Maggie wasn’t sure she felt the same way about Riverside. She’d been born and raised there, and she felt a flurry of homesickness from time to time, but she wasn’t sure it was home.

“Couldn’t home be somewhere else? Isn’t there any place else you’d like to live?”

He stared at the four empty pudding dishes on the table. He hadn’t really given it much thought. At least not in a long time. Home had always been his granny’s house, even when he was a kid. This was where he’d laughed and played and felt safe. After his granny had died and he’d moved into her house, he’d realized it wasn’t the house that had made it a home. It had been his granny. Now Maggie made it a home. Home was with Maggie, and he supposed it could be anywhere in the world. He found it astonishing that he could feel that way about a woman he’d known less than a week.

“I guess one place would be as good as another,” he told her, “but it’s hard to move a hundred and ten acres of apple trees. They don’t pack well.”

It was dark in Maggie’s room. The window was open, but there was no breeze to stir the curtains, no moon to splash silvery light across her floor. She’d come awake fast with her heart pounding in her chest, her throat tight with fear. She was afraid to open her eyes. Afraid to move. Afraid the intruder would notice her altered breathing pattern. She tried to think, but her mind was a blind alley that had no outlet for her panic.
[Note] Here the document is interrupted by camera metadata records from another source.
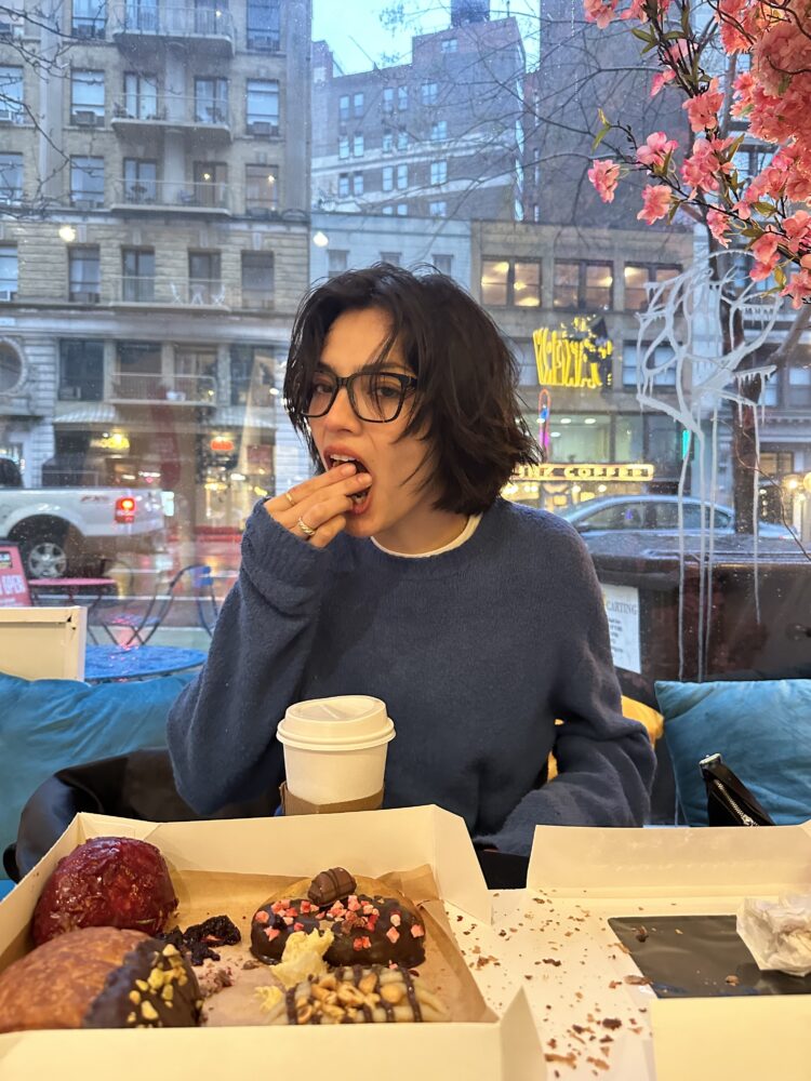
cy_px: 540
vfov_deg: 71.6
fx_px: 750
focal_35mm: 24
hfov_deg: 56.8
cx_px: 406
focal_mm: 6.86
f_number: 1.78
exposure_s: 1/60
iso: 800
Someone was in her room. She could feel it. She knew he was there. Clothing rustled. A board creaked in the floor. Her eyes flew open in time to see a shadow move toward the door. It was a man, and her first thought was of Hank. Let it be Hank, she prayed.

The shadow hurried into the dark hall and Maggie heard Horatio growl. The sound came from deep in the dog’s throat, low and threatening. He was moving slowly and stealthily across the floor, stalking the man. Maggie felt as if the house were holding its breath, and then all hell broke loose as Horatio bolted out of the bedroom. The intruder thundered down the stairs; his only concern to escape from the dog. Maggie was out of bed. She ran into the hall and saw Hank disappear down the stairwell after Horatio. A bloodcurdling scream carried from the front lawn, and then there was the sound of a car door slamming and a car being gunned down the driveway.

Maggie met Hank in the foyer. She reached out for him with a shaking hand, and found nothing but warm skin to hang on to. He’d only taken the time to pull on a pair of jeans. She flattened against him in her cotton nightshirt, and, to her own disgust, began to cry.